§ **Source text**:
━━━━

11

Classification problems with nonlinear boundaries cannot be solved by a simple perceptron. The following R code is for illustrative purposes and is based on this example in Python):

nonlin <- function(x, deriv = F) {
  if (deriv) x*(1-x)
  else 1/(1+exp(-x))
}

X <- matrix(c(-3,1,
              -2,1,
              -1,1,
               0,1,
               1,1,
               2,1,
               3,1), ncol=2, byrow=T)

y <- c(0,0,1,1,1,0,0)

syn0 <- runif(2,-1,1)

for (iter in 1:100000) {
  l1 <- nonlin(X %*% syn0)
  l1_error <- y - l1
  l1_delta <- l1_error * nonlin(l1,T)
  syn0 <- syn0 + t(X) %*% l1_delta
}

print("Output After Training:")
## [1] "Output After Training:"
round(l1,3)
##       [,1]
## [1,] 0.488
## [2,] 0.468
## [3,] 0.449
## [4,] 0.429
## [5,] 0.410
## [6,] 0.391
## [7,] 0.373

Now the idea of a kernel and the so-called kernel trick is to project the input space into a higher dimensional space, like so (sources of pics):

enter image description here enter image description here

My question
How do I make use of the kernel trick (e.g. with a simple quadratic kernel) so that I get a kernel perceptron, which is able to solve the given classification problem? Please note: This is mainly a conceptual question but if you could also give the necessary code modification this would be great

What I tried so far
I tried the following which works alright but I think that this is not the real deal because it becomes computationally too expensive for more complex problems (the "trick" behind the "kernel trick" is not just the idea of a kernel itself but that you don't have to calculate the projection for all instances):

X <- matrix(c(-3,9,1,
              -2,4,1,
              -1,1,1,
               0,0,1,
               1,1,1,
               2,4,1,
               3,9,1), ncol=3, byrow=T)

y <- c(0,0,1,1,1,0,0)

syn0 <- runif(3,-1,1)

Full Disclosure
I posted this question a week ago on SO but it didn't get much attention. I suspect that here is a better place because it is more a conceptual question than a programming question.

━━━━

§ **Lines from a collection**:
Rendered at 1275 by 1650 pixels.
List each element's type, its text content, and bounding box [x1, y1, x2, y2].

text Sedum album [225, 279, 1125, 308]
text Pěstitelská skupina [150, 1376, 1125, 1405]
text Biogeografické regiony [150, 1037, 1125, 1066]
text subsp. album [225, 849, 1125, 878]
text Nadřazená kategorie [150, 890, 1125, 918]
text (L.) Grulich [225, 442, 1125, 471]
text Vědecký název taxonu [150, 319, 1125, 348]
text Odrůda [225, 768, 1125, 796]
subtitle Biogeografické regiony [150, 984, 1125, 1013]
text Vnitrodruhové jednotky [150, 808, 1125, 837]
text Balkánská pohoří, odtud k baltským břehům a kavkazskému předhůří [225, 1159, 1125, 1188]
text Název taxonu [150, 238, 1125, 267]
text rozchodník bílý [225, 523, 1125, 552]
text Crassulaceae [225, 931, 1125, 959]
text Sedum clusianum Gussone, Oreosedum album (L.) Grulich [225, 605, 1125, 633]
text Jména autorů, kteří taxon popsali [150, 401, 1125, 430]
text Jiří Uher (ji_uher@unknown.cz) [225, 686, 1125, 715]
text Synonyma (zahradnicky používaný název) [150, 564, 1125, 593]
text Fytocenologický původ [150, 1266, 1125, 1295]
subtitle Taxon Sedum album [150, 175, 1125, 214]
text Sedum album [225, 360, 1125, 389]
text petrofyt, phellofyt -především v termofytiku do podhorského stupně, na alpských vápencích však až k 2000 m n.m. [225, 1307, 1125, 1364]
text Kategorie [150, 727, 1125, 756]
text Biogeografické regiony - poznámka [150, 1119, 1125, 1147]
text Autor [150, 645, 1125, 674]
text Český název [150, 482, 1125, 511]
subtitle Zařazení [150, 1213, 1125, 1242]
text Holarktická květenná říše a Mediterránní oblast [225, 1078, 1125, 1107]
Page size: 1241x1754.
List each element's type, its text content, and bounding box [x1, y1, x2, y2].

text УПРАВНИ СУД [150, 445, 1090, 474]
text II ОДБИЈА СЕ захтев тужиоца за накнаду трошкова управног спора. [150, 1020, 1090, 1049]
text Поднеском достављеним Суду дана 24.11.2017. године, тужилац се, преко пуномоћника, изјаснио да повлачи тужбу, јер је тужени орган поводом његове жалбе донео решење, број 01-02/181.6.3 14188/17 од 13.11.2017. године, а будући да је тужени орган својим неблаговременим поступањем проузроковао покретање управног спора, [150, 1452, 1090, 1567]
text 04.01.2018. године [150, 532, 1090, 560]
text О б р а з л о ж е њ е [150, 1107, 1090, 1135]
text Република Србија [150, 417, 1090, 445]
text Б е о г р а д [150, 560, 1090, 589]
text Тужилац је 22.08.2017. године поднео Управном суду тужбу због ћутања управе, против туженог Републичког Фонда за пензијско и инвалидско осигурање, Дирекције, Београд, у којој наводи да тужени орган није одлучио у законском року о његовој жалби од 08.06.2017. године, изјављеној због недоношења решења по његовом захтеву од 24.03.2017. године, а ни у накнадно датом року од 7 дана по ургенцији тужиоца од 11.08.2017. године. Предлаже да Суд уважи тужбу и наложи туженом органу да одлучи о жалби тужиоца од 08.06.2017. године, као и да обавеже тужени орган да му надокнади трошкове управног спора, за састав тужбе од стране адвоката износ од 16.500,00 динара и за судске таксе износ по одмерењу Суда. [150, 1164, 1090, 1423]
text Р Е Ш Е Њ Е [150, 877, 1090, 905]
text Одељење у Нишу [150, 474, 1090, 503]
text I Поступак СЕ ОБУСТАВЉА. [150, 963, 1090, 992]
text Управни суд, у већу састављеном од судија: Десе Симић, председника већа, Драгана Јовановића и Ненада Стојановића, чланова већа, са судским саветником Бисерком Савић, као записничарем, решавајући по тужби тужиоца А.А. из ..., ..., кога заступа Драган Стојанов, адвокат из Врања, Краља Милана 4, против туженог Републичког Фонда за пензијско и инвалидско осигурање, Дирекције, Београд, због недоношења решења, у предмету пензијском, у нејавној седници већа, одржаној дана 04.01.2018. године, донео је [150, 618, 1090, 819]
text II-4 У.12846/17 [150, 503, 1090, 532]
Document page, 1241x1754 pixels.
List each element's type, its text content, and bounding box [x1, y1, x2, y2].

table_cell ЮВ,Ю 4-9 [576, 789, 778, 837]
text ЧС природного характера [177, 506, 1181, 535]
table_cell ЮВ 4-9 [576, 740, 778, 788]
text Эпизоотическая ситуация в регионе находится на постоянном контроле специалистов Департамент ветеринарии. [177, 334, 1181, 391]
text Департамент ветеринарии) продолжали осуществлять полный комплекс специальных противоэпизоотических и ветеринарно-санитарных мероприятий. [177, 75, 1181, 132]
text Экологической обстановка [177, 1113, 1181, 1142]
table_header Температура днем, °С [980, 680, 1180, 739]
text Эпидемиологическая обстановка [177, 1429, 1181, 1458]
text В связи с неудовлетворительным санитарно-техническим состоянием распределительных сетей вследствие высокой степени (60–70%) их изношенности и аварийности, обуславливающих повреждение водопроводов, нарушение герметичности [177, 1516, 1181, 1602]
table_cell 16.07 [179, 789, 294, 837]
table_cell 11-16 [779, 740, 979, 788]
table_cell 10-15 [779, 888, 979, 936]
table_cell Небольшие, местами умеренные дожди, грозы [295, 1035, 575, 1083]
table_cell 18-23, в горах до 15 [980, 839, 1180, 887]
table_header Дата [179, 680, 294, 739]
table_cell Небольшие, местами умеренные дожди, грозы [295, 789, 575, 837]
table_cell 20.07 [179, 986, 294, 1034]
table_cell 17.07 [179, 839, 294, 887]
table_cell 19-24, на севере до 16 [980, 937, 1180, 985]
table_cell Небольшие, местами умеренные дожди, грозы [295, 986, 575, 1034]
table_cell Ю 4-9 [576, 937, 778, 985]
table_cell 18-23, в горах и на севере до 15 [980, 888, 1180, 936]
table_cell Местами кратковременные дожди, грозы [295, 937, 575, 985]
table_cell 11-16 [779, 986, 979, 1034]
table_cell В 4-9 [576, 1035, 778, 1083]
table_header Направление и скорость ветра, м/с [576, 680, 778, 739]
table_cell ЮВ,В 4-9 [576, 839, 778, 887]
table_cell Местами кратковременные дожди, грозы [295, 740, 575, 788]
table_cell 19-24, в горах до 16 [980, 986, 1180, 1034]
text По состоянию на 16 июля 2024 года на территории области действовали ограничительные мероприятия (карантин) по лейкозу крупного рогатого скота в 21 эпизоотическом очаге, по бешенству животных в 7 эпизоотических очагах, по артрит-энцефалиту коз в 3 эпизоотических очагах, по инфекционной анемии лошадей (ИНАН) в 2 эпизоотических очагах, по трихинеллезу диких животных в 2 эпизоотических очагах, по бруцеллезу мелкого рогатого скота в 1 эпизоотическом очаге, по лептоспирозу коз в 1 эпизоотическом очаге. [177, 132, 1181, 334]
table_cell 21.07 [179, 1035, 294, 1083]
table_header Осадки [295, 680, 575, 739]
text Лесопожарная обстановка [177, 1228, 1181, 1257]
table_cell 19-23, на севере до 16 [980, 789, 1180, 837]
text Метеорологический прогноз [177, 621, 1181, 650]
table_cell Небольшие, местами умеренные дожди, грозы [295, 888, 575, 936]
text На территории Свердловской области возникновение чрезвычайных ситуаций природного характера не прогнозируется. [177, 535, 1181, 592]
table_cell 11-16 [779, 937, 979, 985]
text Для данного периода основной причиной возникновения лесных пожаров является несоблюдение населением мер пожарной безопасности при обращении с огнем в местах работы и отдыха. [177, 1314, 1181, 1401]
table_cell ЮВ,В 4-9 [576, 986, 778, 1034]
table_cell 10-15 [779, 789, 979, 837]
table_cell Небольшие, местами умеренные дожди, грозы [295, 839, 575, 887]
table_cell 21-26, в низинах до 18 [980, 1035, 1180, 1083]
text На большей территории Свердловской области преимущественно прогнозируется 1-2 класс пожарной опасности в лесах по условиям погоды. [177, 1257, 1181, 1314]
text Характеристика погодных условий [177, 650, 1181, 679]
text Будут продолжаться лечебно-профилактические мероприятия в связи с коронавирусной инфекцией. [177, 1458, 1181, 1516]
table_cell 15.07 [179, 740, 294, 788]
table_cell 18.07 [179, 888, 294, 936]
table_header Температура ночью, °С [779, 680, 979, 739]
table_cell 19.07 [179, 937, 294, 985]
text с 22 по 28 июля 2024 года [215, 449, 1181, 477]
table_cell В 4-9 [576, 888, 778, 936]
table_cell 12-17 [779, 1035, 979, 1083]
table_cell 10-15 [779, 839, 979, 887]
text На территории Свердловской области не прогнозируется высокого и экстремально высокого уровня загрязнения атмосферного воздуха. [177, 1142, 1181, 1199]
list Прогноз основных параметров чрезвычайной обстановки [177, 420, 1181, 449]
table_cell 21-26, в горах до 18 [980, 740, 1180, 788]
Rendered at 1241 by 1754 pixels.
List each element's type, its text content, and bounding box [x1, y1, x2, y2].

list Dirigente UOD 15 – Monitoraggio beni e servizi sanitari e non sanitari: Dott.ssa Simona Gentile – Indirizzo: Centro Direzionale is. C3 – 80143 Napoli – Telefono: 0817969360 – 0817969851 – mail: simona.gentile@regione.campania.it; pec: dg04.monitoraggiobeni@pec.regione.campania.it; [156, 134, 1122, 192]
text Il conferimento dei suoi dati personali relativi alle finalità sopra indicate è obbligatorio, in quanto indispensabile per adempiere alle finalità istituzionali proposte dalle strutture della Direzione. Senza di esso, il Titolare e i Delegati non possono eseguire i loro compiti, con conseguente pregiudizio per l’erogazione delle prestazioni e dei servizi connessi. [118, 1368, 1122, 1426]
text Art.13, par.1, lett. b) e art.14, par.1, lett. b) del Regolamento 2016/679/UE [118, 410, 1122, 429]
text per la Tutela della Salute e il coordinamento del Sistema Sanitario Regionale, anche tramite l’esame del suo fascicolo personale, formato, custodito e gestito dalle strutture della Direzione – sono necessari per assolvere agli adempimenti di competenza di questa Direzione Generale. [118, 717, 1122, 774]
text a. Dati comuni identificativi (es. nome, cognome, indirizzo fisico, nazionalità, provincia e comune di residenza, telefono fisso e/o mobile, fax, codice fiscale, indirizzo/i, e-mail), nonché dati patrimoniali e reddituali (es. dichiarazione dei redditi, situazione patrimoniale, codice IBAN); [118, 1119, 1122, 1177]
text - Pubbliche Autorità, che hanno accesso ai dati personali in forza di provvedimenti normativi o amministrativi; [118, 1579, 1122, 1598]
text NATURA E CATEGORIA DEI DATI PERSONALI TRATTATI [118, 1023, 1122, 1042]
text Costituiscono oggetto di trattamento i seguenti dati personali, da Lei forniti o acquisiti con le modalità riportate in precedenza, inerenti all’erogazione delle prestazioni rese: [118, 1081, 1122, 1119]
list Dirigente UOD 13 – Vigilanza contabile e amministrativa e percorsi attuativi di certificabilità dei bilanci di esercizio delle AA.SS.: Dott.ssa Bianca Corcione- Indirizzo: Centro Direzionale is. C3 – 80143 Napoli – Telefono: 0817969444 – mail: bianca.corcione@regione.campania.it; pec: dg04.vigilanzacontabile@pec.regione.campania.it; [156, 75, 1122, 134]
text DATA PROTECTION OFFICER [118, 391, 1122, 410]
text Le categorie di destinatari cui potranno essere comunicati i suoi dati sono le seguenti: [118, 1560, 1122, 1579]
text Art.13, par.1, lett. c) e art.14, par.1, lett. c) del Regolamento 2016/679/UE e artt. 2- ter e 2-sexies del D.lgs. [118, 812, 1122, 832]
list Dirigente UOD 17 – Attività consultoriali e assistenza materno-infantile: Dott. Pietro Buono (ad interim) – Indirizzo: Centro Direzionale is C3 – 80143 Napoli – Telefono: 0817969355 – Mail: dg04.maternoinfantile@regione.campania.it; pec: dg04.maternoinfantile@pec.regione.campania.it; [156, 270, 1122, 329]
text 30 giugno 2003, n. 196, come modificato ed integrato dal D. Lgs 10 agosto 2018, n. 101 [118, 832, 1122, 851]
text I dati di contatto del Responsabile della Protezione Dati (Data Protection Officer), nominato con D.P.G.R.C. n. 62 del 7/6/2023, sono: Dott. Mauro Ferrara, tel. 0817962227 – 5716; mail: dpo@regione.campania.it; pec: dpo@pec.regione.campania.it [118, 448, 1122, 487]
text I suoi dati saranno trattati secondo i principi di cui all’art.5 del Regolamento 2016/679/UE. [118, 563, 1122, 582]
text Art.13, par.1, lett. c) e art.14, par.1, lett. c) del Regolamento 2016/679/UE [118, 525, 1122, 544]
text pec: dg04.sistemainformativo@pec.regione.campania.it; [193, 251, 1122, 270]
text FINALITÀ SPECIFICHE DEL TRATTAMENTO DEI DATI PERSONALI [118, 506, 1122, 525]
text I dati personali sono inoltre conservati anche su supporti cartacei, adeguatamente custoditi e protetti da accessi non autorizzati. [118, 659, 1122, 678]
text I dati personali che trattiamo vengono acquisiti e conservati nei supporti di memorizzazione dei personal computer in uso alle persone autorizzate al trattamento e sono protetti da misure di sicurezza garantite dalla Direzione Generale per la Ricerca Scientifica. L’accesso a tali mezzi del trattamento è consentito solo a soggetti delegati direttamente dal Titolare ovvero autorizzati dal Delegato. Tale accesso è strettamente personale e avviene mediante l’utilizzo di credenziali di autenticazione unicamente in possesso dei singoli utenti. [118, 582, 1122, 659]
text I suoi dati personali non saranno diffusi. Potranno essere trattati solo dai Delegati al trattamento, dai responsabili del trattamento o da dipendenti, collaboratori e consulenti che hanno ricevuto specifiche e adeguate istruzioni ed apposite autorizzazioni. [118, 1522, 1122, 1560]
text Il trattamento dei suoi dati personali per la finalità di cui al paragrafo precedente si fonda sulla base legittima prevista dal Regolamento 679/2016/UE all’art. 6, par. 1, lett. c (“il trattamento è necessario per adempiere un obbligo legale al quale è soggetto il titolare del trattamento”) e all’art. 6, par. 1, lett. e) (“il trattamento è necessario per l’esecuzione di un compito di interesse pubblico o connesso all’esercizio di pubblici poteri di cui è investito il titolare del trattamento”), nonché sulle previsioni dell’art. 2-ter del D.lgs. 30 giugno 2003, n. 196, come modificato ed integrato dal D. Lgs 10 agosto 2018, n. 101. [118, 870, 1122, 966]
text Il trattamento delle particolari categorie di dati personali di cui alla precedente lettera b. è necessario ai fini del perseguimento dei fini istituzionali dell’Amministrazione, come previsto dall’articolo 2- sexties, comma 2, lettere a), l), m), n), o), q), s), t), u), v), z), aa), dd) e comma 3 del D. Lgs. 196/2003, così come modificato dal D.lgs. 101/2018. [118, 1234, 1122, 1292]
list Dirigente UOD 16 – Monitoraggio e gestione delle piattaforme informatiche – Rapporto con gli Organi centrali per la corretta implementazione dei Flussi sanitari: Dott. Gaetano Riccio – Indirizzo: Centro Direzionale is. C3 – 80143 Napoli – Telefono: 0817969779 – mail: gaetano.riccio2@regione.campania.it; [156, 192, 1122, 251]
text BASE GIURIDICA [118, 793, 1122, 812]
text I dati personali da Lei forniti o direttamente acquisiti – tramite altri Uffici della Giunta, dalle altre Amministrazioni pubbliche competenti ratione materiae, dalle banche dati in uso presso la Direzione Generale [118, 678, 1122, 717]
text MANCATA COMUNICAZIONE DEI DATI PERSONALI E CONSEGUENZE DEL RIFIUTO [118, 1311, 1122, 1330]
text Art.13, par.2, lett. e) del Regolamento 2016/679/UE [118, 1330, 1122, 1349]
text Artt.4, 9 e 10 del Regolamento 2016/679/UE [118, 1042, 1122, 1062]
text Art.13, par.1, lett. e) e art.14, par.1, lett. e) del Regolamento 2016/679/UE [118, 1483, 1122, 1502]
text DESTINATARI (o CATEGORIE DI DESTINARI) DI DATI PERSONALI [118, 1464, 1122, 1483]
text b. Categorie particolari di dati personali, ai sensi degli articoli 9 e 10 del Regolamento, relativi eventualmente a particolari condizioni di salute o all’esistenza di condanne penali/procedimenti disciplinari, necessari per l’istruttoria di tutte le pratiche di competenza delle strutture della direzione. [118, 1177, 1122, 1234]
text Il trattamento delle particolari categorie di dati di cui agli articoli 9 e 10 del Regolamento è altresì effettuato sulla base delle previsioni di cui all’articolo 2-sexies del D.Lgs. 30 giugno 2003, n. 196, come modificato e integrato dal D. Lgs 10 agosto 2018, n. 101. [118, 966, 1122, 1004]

━━━━

§ **Problem set**:
1. Print the passage of the kernel trick post starting with "syn0 <- runif(3,-1,1)" and going on through "a programming question.".
2. In the kernel trick post, what is the stated idea of a kernel and the kernel trick?
These lines have nothing to do with the post about the kernel trick.

§ **Task solutions**:
1.
syn0 <- runif(3,-1,1)

Full Disclosure
I posted this question a week ago on SO but it didn't get much attention. I suspect that here is a better place because it is more a conceptual question than a programming question.

2. It is to project the input space into a higher dimensional space.